"Kebijakan kenaikan dan memperluas bea materai ini ialah cerminan dari strategi fiskal pemerintah yang kontraproduktif," kata Ecky Awal dalam keterangan tertulis yang diterima di Jakarta, Kamis.
Menurut dia, kebijakan seperti itu malah akan membebani masyarakat padahal seharusnya pemerintah mengeluarkan kebijakan yang menggairahkan perekonomian sembari meningkatkan daya beli masyarakat.
Ia mengemukakan bahwa bila kenaikan bea material diberlakukan maka bakal menegasikan efek menggenjot perekonomian dari kebijakan pemerintah sebelumnya yaitu menaikkan Pendapatan Tidak Kena Pajak.

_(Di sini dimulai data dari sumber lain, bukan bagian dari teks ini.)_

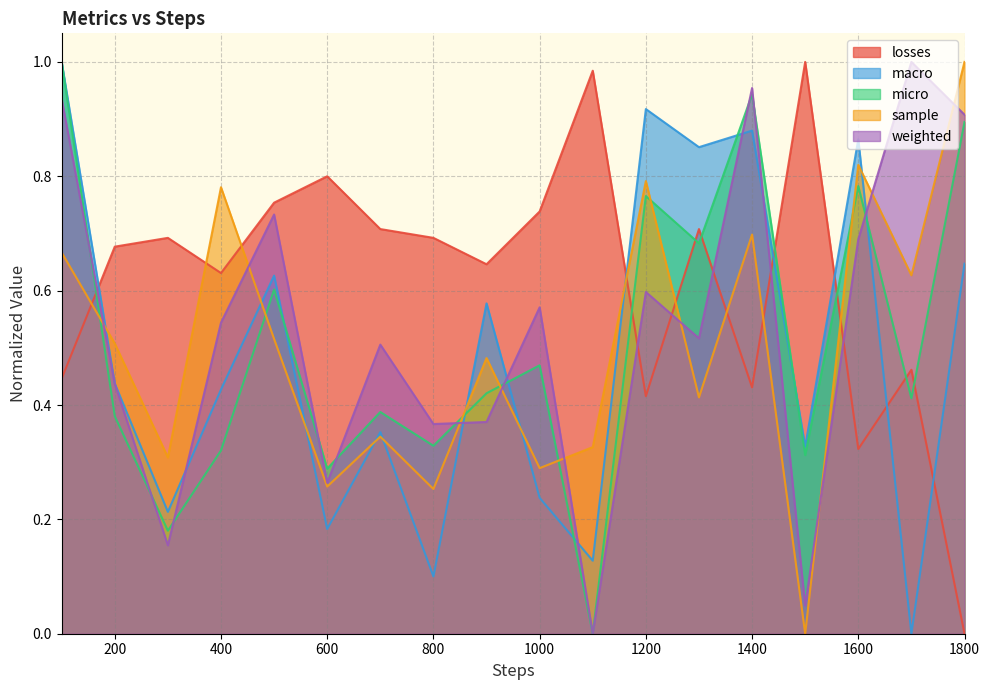

Which category has the highest value across all series?

1500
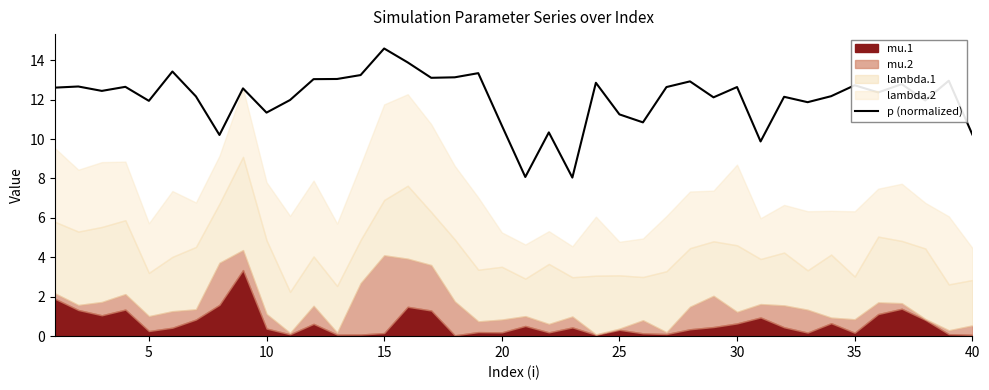

What is the maximum value for p (normalized)?

14.6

Sebelumnya, Direktorat Jenderal Pajak Kementerian Keuangan menegaskan tarif bea materai tahun 2015 masih tetap sebesar Rp3000 dan Rp6000 seperti yang saat ini berlaku atau belum mengalami perubahan.

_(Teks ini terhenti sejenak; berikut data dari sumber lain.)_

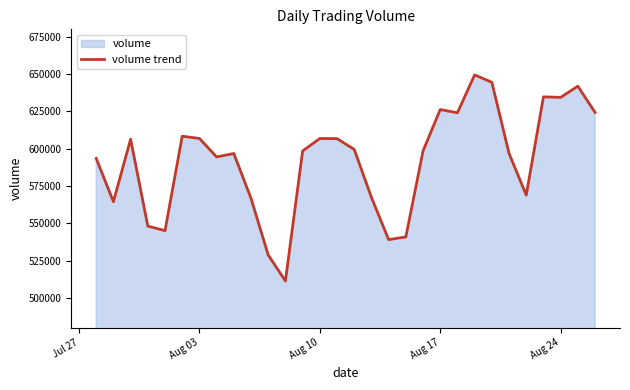

Reading left to right, what are all the values shown in this chart?

593510	564516	606398	548151	545099	608402	606870	594511	596782	566709	528771	511378	598506	606851	606775	599532	567374	539090	540922	598526	626249	624089	649463	644518	596857	568906	634758	634397	641892	624346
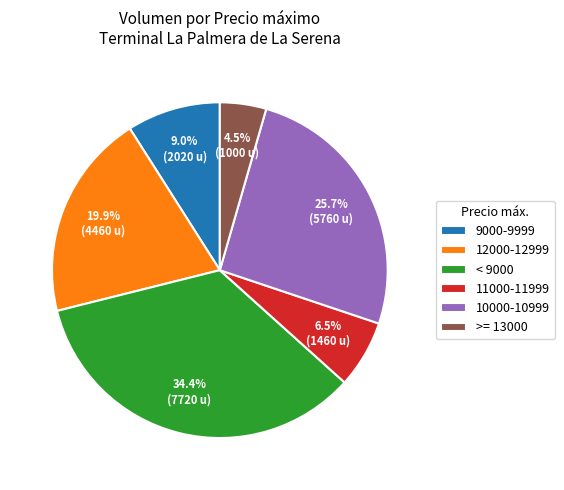

Does 12000-12999 account for over 50% of the chart?

No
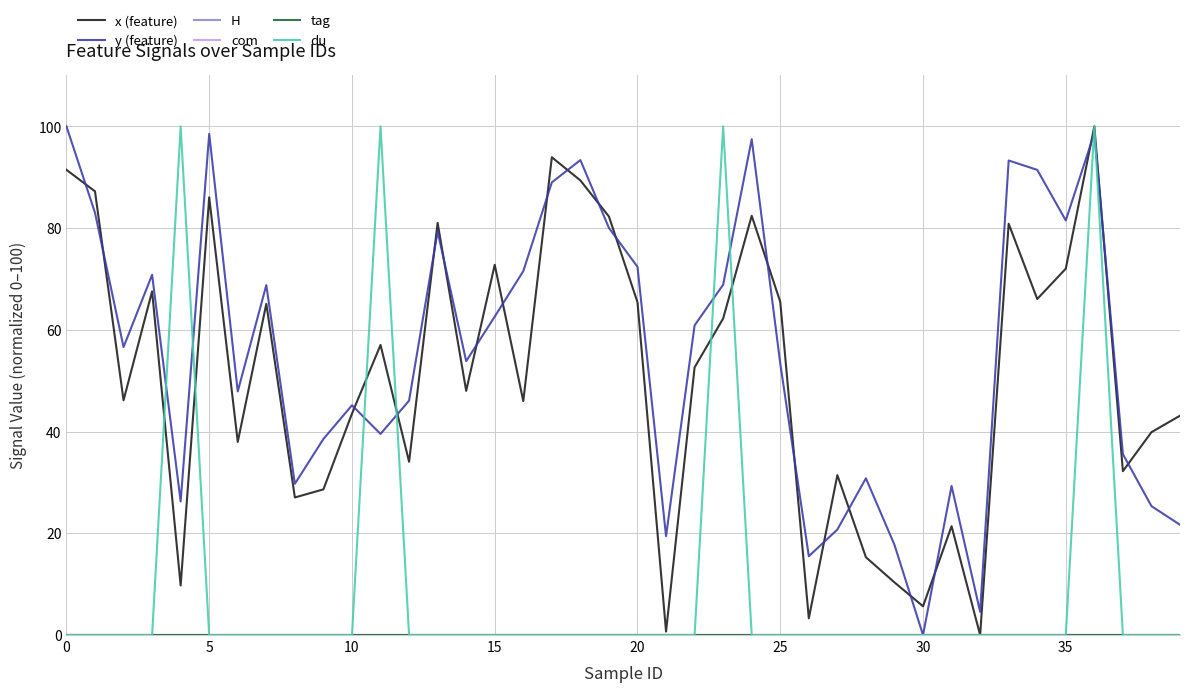

How many times do x (feature) and y (feature) cross each other?

21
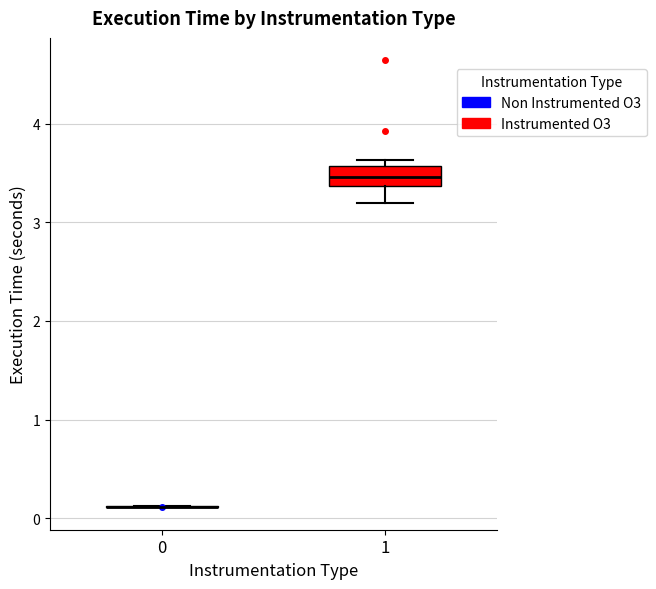

Reading left to right, transcribe this box plot: for each box, give where its median line is, the range the box spans, and where its two whiskers end, as read against the y-axis. The values are not printed on the chart, so give them approximately, as read against the axis.

0: box collapsed to a line at 0.1, whiskers 0.1 to 0.1
1: median 3.5, box 3.4 to 3.6, whiskers 3.2 to 3.6 (just above the box's upper edge)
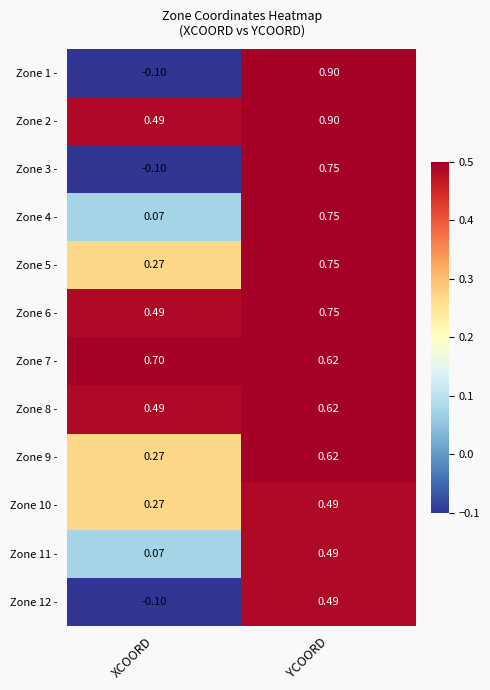

Which label corresponds to the smallest value in the chart?

XCOORD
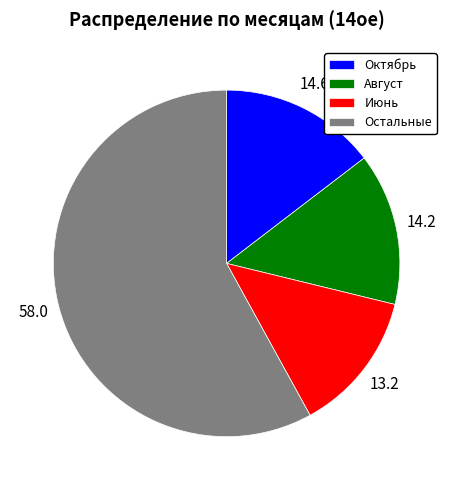

What is the smallest slice in the pie chart?

Июнь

Direktur Penyuluhan, Pelayanan dan Hubungan Masyarakat DJP Mekar Satria Utama dalam keterangannya di Jakarta, Rabu (1/7) malam, menjelaskan perubahan tarif bea materai baru bisa dilakukan apabila pemerintah dan DPR telah merevisi UU Bea Materai.
Pembahasan perubahan UU Bea Materai baru direncanakan di tahun ini, sebagaimana disetujui dalam Rapat Paripurna DPR pada 23 Juni 2015, yang memasukkan revisi UU tersebut dalam Program Legislasi Nasional Prioritas Tahun 2015.
Usulan perubahan tarif tetap Bea Materai yang diajukan dalam UU tersebut adalah meniadakan tarif Rp3.000 untuk dokumen yang memuat jumlah uang dengan nilai transaksi Rp250.000-Rp1.000.000 dan meningkatkan tarif Rp6.000 menjadi Rp10.000.
Menurut catatan, salah satu alasan pemerintah untuk melakukan pembaruan UU Nomor 13 Tahun 1985 tentang Bea Materai adalah karena aturan tersebut sudah usang dan tidak sesuai dengan kondisi perekonomian terkini.
Dalam aturan tersebut tercantum kenaikan tarif hanya boleh dilakukan sebanyak enam kali, dan kenaikan tarif bea materai terakhir kalinya terjadi pada tahun 2000 atau sudah 15 tahun yang lalu.